Work item ::
The lines below from the one with "進化し続ける　＞　進化（しんか）します＋続ける（つづける）" up to and including the one with "### Q: How do you perform" are what you should set down, exactly and without pictures.

Stored data ::
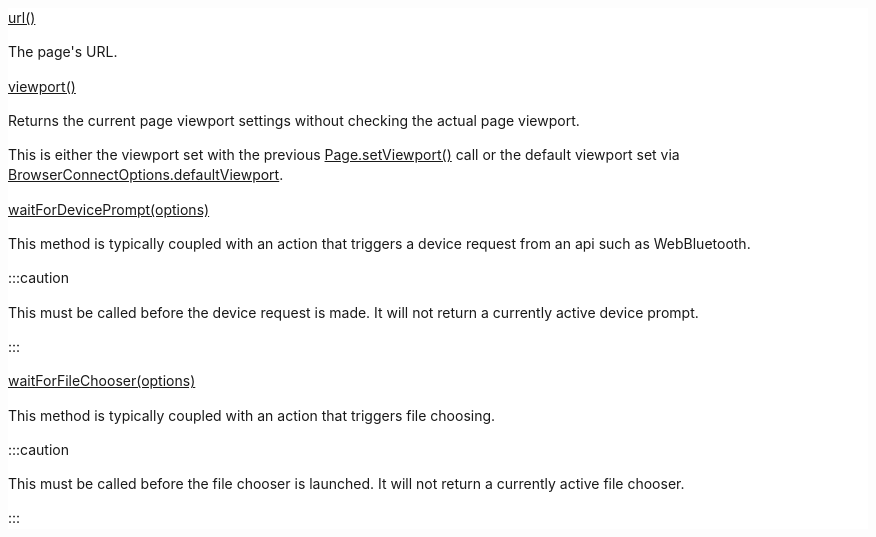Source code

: [url()](./puppeteer.page.url.md)

</td><td>

</td><td>

The page's URL.

</td></tr>
<tr><td>

[viewport()](./puppeteer.page.viewport.md)

</td><td>

</td><td>

Returns the current page viewport settings without checking the actual page viewport.

This is either the viewport set with the previous [Page.setViewport()](./puppeteer.page.setviewport.md) call or the default viewport set via [BrowserConnectOptions.defaultViewport](./puppeteer.browserconnectoptions.md).

</td></tr>
<tr><td>

[waitForDevicePrompt(options)](./puppeteer.page.waitfordeviceprompt.md)

</td><td>

</td><td>

This method is typically coupled with an action that triggers a device request from an api such as WebBluetooth.

:::caution

This must be called before the device request is made. It will not return a currently active device prompt.

:::

</td></tr>
<tr><td>

[waitForFileChooser(options)](./puppeteer.page.waitforfilechooser.md)

</td><td>

</td><td>

This method is typically coupled with an action that triggers file choosing.

:::caution

This must be called before the file chooser is launched. It will not return a currently active file chooser.

:::

</td></tr>
<tr><td>
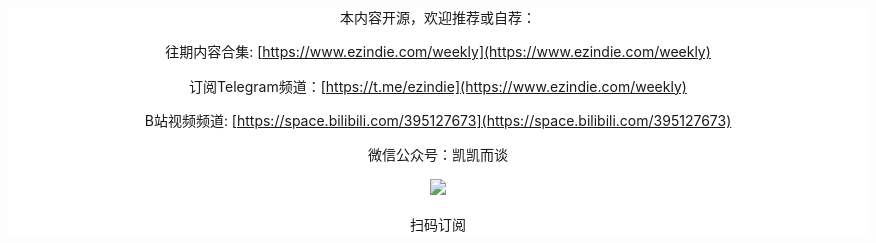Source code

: <center>
本内容开源，欢迎推荐或自荐：

往期内容合集: [https://www.ezindie.com/weekly](https://www.ezindie.com/weekly)

订阅Telegram频道：[https://t.me/ezindie](https://www.ezindie.com/weekly)

B站视频频道: [https://space.bilibili.com/395127673](https://space.bilibili.com/395127673)

微信公众号：凯凯而谈

![](http://qiniu.gafata.com/2019-03-17-web-bear.jpg?imageView2/2/w/200)

扫码订阅
</center>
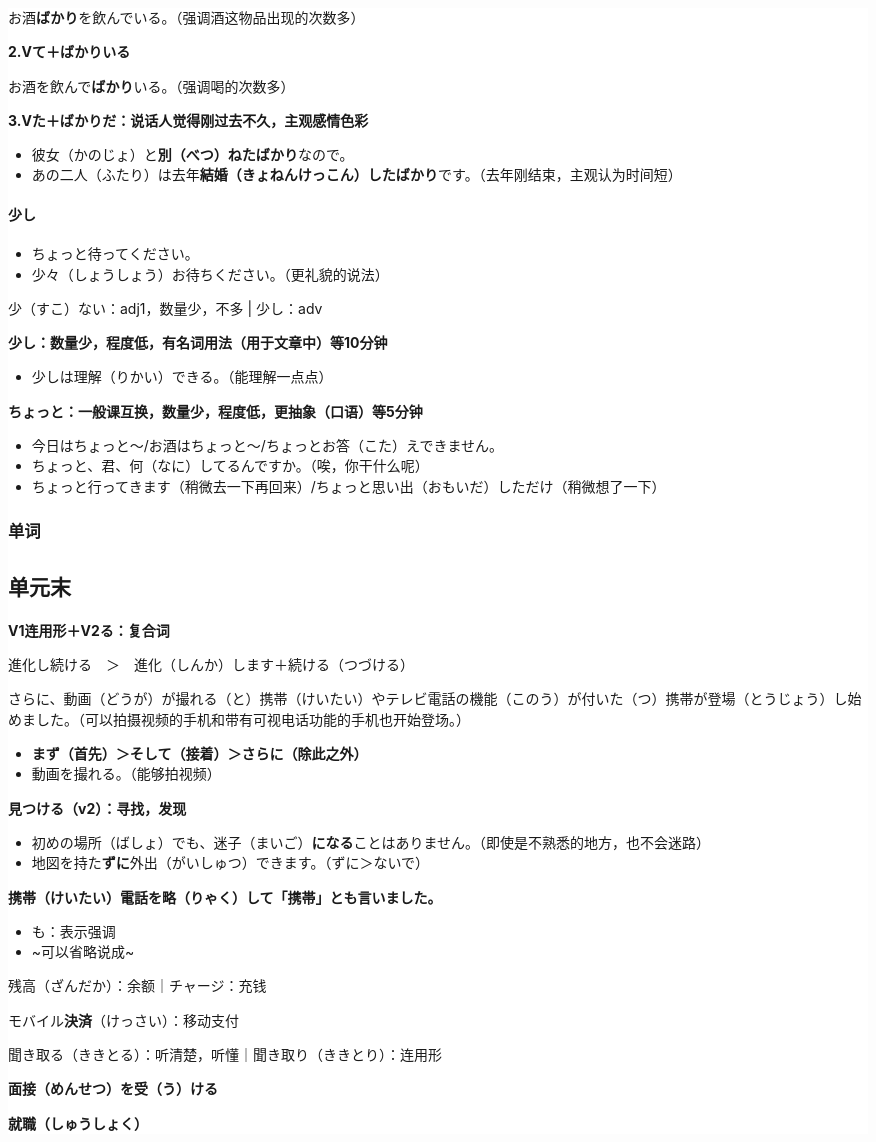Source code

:お酒**ばかり**を飲んでいる。（强调酒这物品出现的次数多）

**2.Vて＋ばかりいる**

お酒を飲んで**ばかり**いる。（强调喝的次数多）

**3.Vた＋ばかりだ：说话人觉得刚过去不久，主观感情色彩**

- 彼女（かのじょ）と**別（べつ）ねたばかり**なので。
- あの二人（ふたり）は去年**結婚（きょねんけっこん）したばかり**です。（去年刚结束，主观认为时间短）

#### 少し

- ちょっと待ってください。
- 少々（しょうしょう）お待ちください。（更礼貌的说法）

少（すこ）ない：adj1，数量少，不多 | 少し：adv

**少し：数量少，程度低，有名词用法（用于文章中）等10分钟**

- 少しは理解（りかい）できる。（能理解一点点）

**ちょっと：一般课互换，数量少，程度低，更抽象（口语）等5分钟**

- 今日はちょっと～/お酒はちょっと～/ちょっとお答（こた）えできません。
- ちょっと、君、何（なに）してるんですか。（唉，你干什么呢）
- ちょっと行ってきます（稍微去一下再回来）/ちょっと思い出（おもいだ）しただけ（稍微想了一下）

### 单词

## 单元末

**V1连用形＋V2る：复合词**

進化し続ける　＞　進化（しんか）します＋続ける（つづける）

さらに、動画（どうが）が撮れる（と）携帯（けいたい）やテレビ電話の機能（このう）が付いた（つ）携帯が登場（とうじょう）し始めました。（可以拍摄视频的手机和带有可视电话功能的手机也开始登场。）

- **まず（首先）＞そして（接着）＞さらに（除此之外）**
- 動画を撮れる。（能够拍视频）

**見つける（v2）：寻找，发现**

- 初めの場所（ばしょ）でも、迷子（まいご）**になる**ことはありません。（即使是不熟悉的地方，也不会迷路）
- 地図を持た**ずに**外出（がいしゅつ）できます。（ずに＞ないで）

**携帯（けいたい）電話を略（りゃく）して「携帯」とも言いました。**

- も：表示强调
- ~可以省略说成~

残高（ざんだか）：余额｜チャージ：充钱

モバイル**決済**（けっさい）：移动支付

聞き取る（ききとる）：听清楚，听懂｜聞き取り（ききとり）：连用形

**面接（めんせつ）を受（う）ける**

**就職（しゅうしょく）**
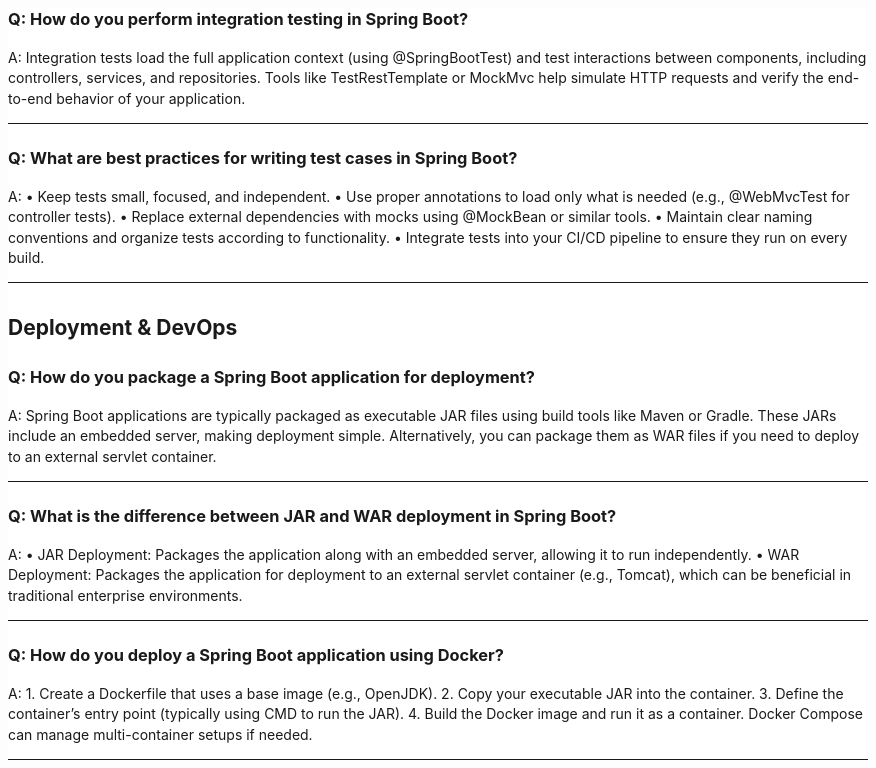 ### Q: How do you perform integration testing in Spring Boot?
A: Integration tests load the full application context (using @SpringBootTest) and test interactions between components, including controllers, services, and repositories. Tools like TestRestTemplate or MockMvc help simulate HTTP requests and verify the end-to-end behavior of your application.

---

### Q: What are best practices for writing test cases in Spring Boot?
A:
	•	Keep tests small, focused, and independent.
	•	Use proper annotations to load only what is needed (e.g., @WebMvcTest for controller tests).
	•	Replace external dependencies with mocks using @MockBean or similar tools.
	•	Maintain clear naming conventions and organize tests according to functionality.
	•	Integrate tests into your CI/CD pipeline to ensure they run on every build.

--- 

## Deployment & DevOps

### Q: How do you package a Spring Boot application for deployment?
A: Spring Boot applications are typically packaged as executable JAR files using build tools like Maven or Gradle. These JARs include an embedded server, making deployment simple. Alternatively, you can package them as WAR files if you need to deploy to an external servlet container.

---

### Q: What is the difference between JAR and WAR deployment in Spring Boot?
A:
	•	JAR Deployment: Packages the application along with an embedded server, allowing it to run independently.
	•	WAR Deployment: Packages the application for deployment to an external servlet container (e.g., Tomcat), which can be beneficial in traditional enterprise environments.

---

### Q: How do you deploy a Spring Boot application using Docker?
A:
	1.	Create a Dockerfile that uses a base image (e.g., OpenJDK).
	2.	Copy your executable JAR into the container.
	3.	Define the container’s entry point (typically using CMD to run the JAR).
	4.	Build the Docker image and run it as a container. Docker Compose can manage multi-container setups if needed.

---
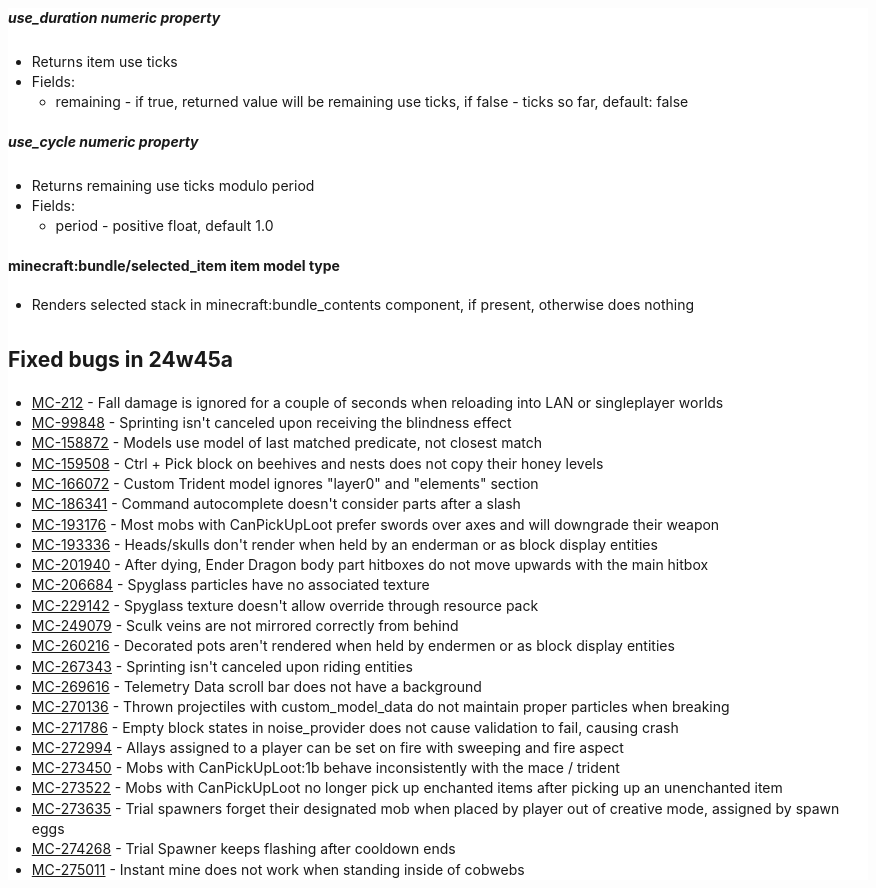 ##### use_duration numeric property

- Returns item use ticks
- Fields:
  - remaining - if true, returned value will be remaining use ticks, if false - ticks so far, default: false

##### use_cycle numeric property

- Returns remaining use ticks modulo period
- Fields:
  - period - positive float, default 1.0

#### minecraft:bundle/selected_item item model type

- Renders selected stack in minecraft:bundle_contents component, if present, otherwise does nothing

## Fixed bugs in 24w45a

- [MC-212](https://bugs.mojang.com/browse/MC-212) - Fall damage is ignored for a couple of seconds when reloading into LAN or singleplayer worlds
- [MC-99848](https://bugs.mojang.com/browse/MC-99848) - Sprinting isn't canceled upon receiving the blindness effect
- [MC-158872](https://bugs.mojang.com/browse/MC-158872) - Models use model of last matched predicate, not closest match
- [MC-159508](https://bugs.mojang.com/browse/MC-159508) - Ctrl + Pick block on beehives and nests does not copy their honey levels
- [MC-166072](https://bugs.mojang.com/browse/MC-166072) - Custom Trident model ignores "layer0" and "elements" section
- [MC-186341](https://bugs.mojang.com/browse/MC-186341) - Command autocomplete doesn't consider parts after a slash
- [MC-193176](https://bugs.mojang.com/browse/MC-193176) - Most mobs with CanPickUpLoot prefer swords over axes and will downgrade their weapon
- [MC-193336](https://bugs.mojang.com/browse/MC-193336) - Heads/skulls don't render when held by an enderman or as block display entities
- [MC-201940](https://bugs.mojang.com/browse/MC-201940) - After dying, Ender Dragon body part hitboxes do not move upwards with the main hitbox
- [MC-206684](https://bugs.mojang.com/browse/MC-206684) - Spyglass particles have no associated texture
- [MC-229142](https://bugs.mojang.com/browse/MC-229142) - Spyglass texture doesn't allow override through resource pack
- [MC-249079](https://bugs.mojang.com/browse/MC-249079) - Sculk veins are not mirrored correctly from behind
- [MC-260216](https://bugs.mojang.com/browse/MC-260216) - Decorated pots aren't rendered when held by endermen or as block display entities
- [MC-267343](https://bugs.mojang.com/browse/MC-267343) - Sprinting isn't canceled upon riding entities
- [MC-269616](https://bugs.mojang.com/browse/MC-269616) - Telemetry Data scroll bar does not have a background
- [MC-270136](https://bugs.mojang.com/browse/MC-270136) - Thrown projectiles with custom_model_data do not maintain proper particles when breaking
- [MC-271786](https://bugs.mojang.com/browse/MC-271786) - Empty block states in noise_provider does not cause validation to fail, causing crash
- [MC-272994](https://bugs.mojang.com/browse/MC-272994) - Allays assigned to a player can be set on fire with sweeping and fire aspect
- [MC-273450](https://bugs.mojang.com/browse/MC-273450) - Mobs with CanPickUpLoot:1b behave inconsistently with the mace / trident
- [MC-273522](https://bugs.mojang.com/browse/MC-273522) - Mobs with CanPickUpLoot no longer pick up enchanted items after picking up an unenchanted item
- [MC-273635](https://bugs.mojang.com/browse/MC-273635) - Trial spawners forget their designated mob when placed by player out of creative mode, assigned by spawn eggs
- [MC-274268](https://bugs.mojang.com/browse/MC-274268) - Trial Spawner keeps flashing after cooldown ends
- [MC-275011](https://bugs.mojang.com/browse/MC-275011) - Instant mine does not work when standing inside of cobwebs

Result ::
進化し続ける　＞　進化（しんか）します＋続ける（つづける）

さらに、動画（どうが）が撮れる（と）携帯（けいたい）やテレビ電話の機能（このう）が付いた（つ）携帯が登場（とうじょう）し始めました。（可以拍摄视频的手机和带有可视电话功能的手机也开始登场。）

- **まず（首先）＞そして（接着）＞さらに（除此之外）**
- 動画を撮れる。（能够拍视频）

**見つける（v2）：寻找，发现**

- 初めの場所（ばしょ）でも、迷子（まいご）**になる**ことはありません。（即使是不熟悉的地方，也不会迷路）
- 地図を持た**ずに**外出（がいしゅつ）できます。（ずに＞ないで）

**携帯（けいたい）電話を略（りゃく）して「携帯」とも言いました。**

- も：表示强调
- ~可以省略说成~

残高（ざんだか）：余额｜チャージ：充钱

モバイル**決済**（けっさい）：移动支付

聞き取る（ききとる）：听清楚，听懂｜聞き取り（ききとり）：连用形

**面接（めんせつ）を受（う）ける**

**就職（しゅうしょく）**
 ### Q: How do you perform integration testing in Spring Boot?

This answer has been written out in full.